Housing and Land Use Implications of Split-Roll Property Tax Reform in California

Research Report

Housing and Land Use Implications of Split-Roll Property Tax Reform in California


An initiative on the California state ballot this November would change the way local governments assess the value of commercial and industrial properties, aiming to create a fairer property tax system and raise badly needed revenue. But if passed, will the proposed tax system exacerbate California’s extreme housing shortage, as some of the initiative’s opponents argue?

The property classification system proposed in Proposition 15, called “split roll,” would require local jurisdictions to reassess many commercial and industrial properties at their current market value, rather than their original purchase price, which would generate more tax revenue for schools, counties, and municipalities.

Proponents say the initiative would have little impact on or could increase housing supply. In contrast, opponents say it would worsen the housing crisis by incentivizing cities to rezone residential properties to commercial or industrial use. But what do the data say about how Proposition 15 would affect new residential development in California?

In this report, we examine whether converting to a split-roll assessment regime will increase incentives for cities to rezone residential properties for commercial and industrial uses and whether it will increase incentives for owners to redevelop vacant or underused land for housing.

On balance, we find that split-roll tax reforms are more likely to increase the housing supply in California than constrain it. But we also find that split roll won’t solve California’s housing shortage or affordability challenges without additional policies and reforms.

We used property records, land-use and zoning data, and tax property assessment rolls for four California cities to estimate municipalities’ financial incentives to rezone from residential to commercial or industrial uses. We also looked at the incentives for private owners of vacant or underutilized commercial and industrial properties to convert those properties to residential to reduce tax liability. We then compared the relative strengths of these incentives and how they might influence future land use and residential development if Proposition 15 proposal passes.

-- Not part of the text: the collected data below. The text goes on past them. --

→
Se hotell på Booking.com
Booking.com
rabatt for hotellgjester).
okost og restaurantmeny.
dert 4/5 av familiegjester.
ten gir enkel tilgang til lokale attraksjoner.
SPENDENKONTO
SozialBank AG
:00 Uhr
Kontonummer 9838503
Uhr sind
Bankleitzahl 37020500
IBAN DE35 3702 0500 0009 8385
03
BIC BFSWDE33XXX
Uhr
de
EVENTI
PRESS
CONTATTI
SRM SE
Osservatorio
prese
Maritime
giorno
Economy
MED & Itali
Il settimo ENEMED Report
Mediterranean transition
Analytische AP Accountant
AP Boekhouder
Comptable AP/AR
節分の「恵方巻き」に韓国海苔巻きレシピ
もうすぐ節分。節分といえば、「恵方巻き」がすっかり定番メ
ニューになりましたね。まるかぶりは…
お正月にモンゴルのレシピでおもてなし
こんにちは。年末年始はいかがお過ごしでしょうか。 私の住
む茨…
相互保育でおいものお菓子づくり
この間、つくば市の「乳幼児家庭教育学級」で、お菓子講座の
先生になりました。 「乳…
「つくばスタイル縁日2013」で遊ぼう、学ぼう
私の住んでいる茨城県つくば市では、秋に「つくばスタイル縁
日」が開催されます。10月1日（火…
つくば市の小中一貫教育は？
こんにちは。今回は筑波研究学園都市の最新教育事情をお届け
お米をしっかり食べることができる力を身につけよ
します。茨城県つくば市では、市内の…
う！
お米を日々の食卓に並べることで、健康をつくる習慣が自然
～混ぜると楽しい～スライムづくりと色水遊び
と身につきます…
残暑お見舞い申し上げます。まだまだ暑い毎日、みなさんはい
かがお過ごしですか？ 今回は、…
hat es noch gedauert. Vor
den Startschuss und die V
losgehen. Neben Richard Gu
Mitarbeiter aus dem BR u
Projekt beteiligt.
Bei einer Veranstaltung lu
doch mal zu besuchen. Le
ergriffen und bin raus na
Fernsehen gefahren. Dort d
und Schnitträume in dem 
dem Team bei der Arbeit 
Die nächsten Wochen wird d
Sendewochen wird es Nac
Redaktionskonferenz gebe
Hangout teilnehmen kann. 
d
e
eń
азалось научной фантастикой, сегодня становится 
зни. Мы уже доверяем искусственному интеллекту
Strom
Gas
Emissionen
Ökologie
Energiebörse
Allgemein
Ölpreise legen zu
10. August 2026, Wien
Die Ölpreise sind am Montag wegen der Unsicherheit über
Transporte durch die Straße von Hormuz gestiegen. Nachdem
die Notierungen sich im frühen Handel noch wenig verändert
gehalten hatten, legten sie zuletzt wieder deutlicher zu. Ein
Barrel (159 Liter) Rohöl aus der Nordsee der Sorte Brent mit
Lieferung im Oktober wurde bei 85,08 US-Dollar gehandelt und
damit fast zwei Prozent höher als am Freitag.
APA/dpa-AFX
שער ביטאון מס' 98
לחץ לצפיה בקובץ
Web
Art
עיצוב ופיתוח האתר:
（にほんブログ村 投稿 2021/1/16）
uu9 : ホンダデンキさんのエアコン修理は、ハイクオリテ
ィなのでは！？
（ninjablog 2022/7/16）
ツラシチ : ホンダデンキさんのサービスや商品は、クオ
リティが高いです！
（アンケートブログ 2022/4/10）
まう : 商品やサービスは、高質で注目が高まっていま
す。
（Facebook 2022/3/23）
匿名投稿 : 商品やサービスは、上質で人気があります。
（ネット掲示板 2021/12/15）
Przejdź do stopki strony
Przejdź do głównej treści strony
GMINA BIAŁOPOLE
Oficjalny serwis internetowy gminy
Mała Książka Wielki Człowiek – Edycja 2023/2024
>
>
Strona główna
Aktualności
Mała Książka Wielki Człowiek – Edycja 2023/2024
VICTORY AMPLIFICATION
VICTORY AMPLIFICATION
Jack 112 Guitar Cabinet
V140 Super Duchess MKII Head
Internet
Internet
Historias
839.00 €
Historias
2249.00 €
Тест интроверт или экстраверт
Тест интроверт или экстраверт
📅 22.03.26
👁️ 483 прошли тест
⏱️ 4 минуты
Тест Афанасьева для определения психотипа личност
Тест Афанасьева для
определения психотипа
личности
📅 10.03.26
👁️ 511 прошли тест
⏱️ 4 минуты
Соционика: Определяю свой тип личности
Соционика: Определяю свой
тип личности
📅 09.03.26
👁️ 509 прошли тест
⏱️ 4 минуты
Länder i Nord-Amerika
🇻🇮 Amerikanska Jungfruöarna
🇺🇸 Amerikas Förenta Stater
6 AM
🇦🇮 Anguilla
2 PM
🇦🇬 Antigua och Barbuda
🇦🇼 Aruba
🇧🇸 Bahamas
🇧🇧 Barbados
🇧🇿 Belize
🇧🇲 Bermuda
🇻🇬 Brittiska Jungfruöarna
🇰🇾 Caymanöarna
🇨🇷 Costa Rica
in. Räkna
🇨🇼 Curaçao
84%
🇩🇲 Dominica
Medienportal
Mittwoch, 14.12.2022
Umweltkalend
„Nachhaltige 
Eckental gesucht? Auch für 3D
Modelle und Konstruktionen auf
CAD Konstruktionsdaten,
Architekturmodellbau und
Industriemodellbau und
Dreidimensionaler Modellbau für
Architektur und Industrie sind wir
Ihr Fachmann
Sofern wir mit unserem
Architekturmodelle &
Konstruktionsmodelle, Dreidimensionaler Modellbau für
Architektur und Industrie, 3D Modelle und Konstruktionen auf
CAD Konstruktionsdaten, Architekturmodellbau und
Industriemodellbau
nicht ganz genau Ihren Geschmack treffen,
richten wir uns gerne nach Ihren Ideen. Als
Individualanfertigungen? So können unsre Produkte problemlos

In all four California cities, we found more properties eligible to be converted to residential uses than to be rezoned away from them. We also found that financial incentives for owners and developers to build residential housing increase significantly under split roll. And because, unlike cities, property owners would capture the full amount of savings, we concluded that this was a powerful incentive. Split-roll tax reforms are unlikely to substantially alter California’s municipal zoning incentives or suppress housing supply.